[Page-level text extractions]

*** Begin section ***

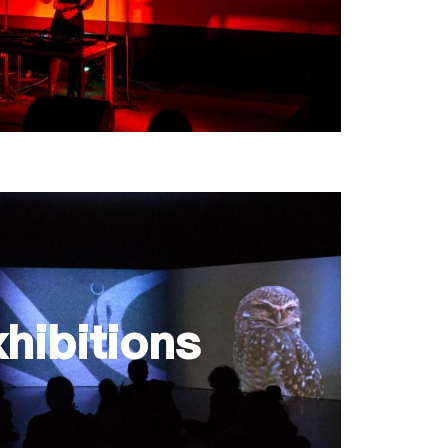
hibitions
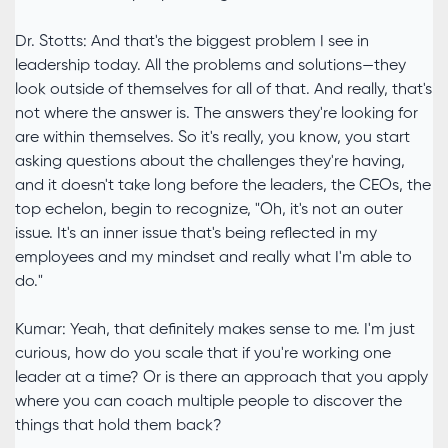
Dr. Stotts: And that's the biggest problem I see in
leadership today. All the problems and solutions—they
look outside of themselves for all of that. And really, that's
not where the answer is. The answers they're looking for
are within themselves. So it's really, you know, you start
asking questions about the challenges they're having,
and it doesn't take long before the leaders, the CEOs, the
top echelon, begin to recognize, "Oh, it's not an outer
issue. It's an inner issue that's being reflected in my
employees and my mindset and really what I'm able to
do."
Kumar: Yeah, that definitely makes sense to me. I'm just
curious, how do you scale that if you're working one
leader at a time? Or is there an approach that you apply
where you can coach multiple people to discover the
things that hold them back?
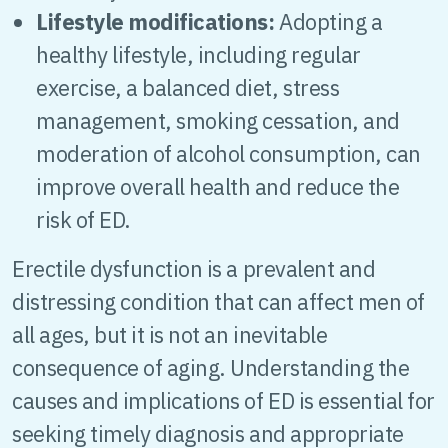
Lifestyle modifications:
Adopting a
healthy lifestyle, including regular
exercise, a balanced diet, stress
management, smoking cessation, and
moderation of alcohol consumption, can
improve overall health and reduce the
risk of ED.
Erectile dysfunction is a prevalent and
distressing condition that can affect men of
all ages, but it is not an inevitable
consequence of aging. Understanding the
causes and implications of ED is essential for
seeking timely diagnosis and appropriate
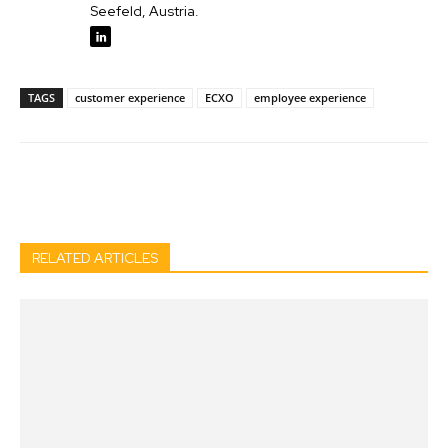
Seefeld, Austria.
TAGS
customer experience
ECXO
employee experience
Facebook
Twitter
Pinterest
Wh
RELATED ARTICLES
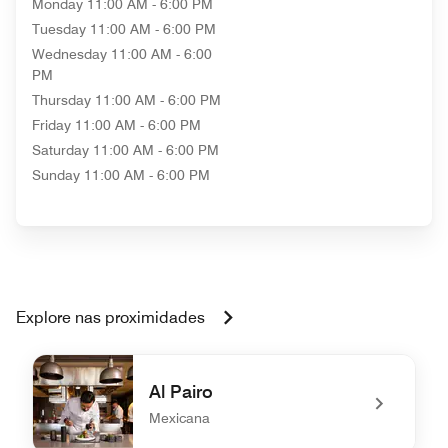
Monday
11:00 AM - 6:00 PM
Tuesday
11:00 AM - 6:00 PM
Wednesday
11:00 AM - 6:00
PM
Thursday
11:00 AM - 6:00 PM
Friday
11:00 AM - 6:00 PM
Saturday
11:00 AM - 6:00 PM
Sunday
11:00 AM - 6:00 PM
Explore nas proximidades
Al Pairo
Mexicana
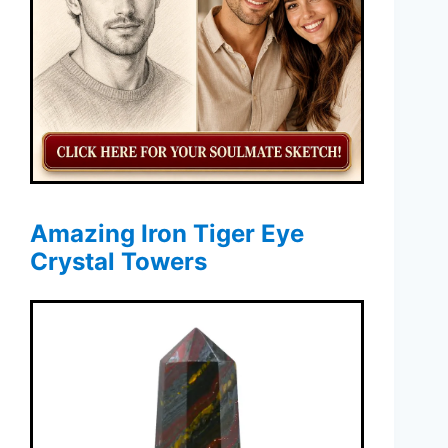
Amazing Iron Tiger Eye
Crystal Towers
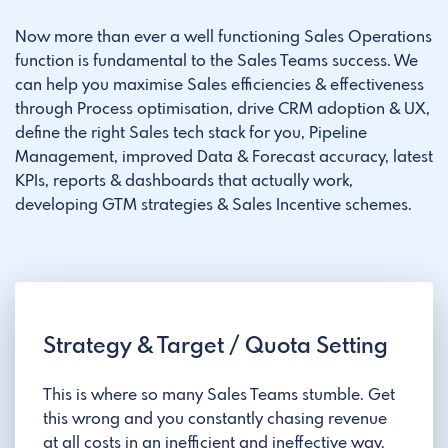
Now more than ever a well functioning Sales Operations
function is fundamental to the Sales Teams success. We
can help you maximise Sales efficiencies & effectiveness
through Process optimisation, drive CRM adoption & UX,
define the right Sales tech stack for you, Pipeline
Management, improved Data & Forecast accuracy, latest
KPIs, reports & dashboards that actually work,
developing GTM strategies & Sales Incentive schemes.
Strategy & Target / Quota Setting
This is where so many Sales Teams stumble. Get
this wrong and you constantly chasing revenue
at all costs in an inefficient and ineffective way.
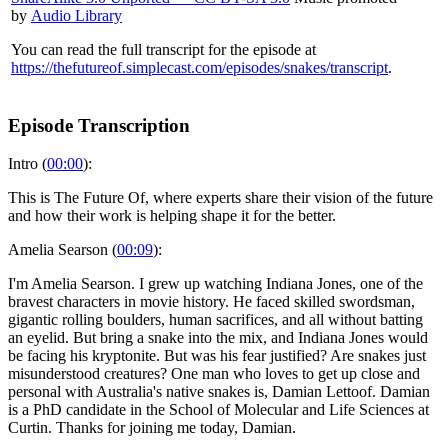
by
Audio Library
You can read the full transcript for the episode at
https://thefutureof.simplecast.com/episodes/snakes/transcript
.
Episode Transcription
Intro (
00:00
):
This is The Future Of, where experts share their vision of the future
and how their work is helping shape it for the better.
Amelia Searson (
00:09
):
I'm Amelia Searson. I grew up watching Indiana Jones, one of the
bravest characters in movie history. He faced skilled swordsman,
gigantic rolling boulders, human sacrifices, and all without batting
an eyelid. But bring a snake into the mix, and Indiana Jones would
be facing his kryptonite. But was his fear justified? Are snakes just
misunderstood creatures? One man who loves to get up close and
personal with Australia's native snakes is, Damian Lettoof. Damian
is a PhD candidate in the School of Molecular and Life Sciences at
Curtin. Thanks for joining me today, Damian.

*** End section ***

• BRIEF: Every line in the records above with the string "today" in it should be shown.

• ANSWER SPACE:
leadership today. All the problems and solutions—they
Curtin. Thanks for joining me today, Damian.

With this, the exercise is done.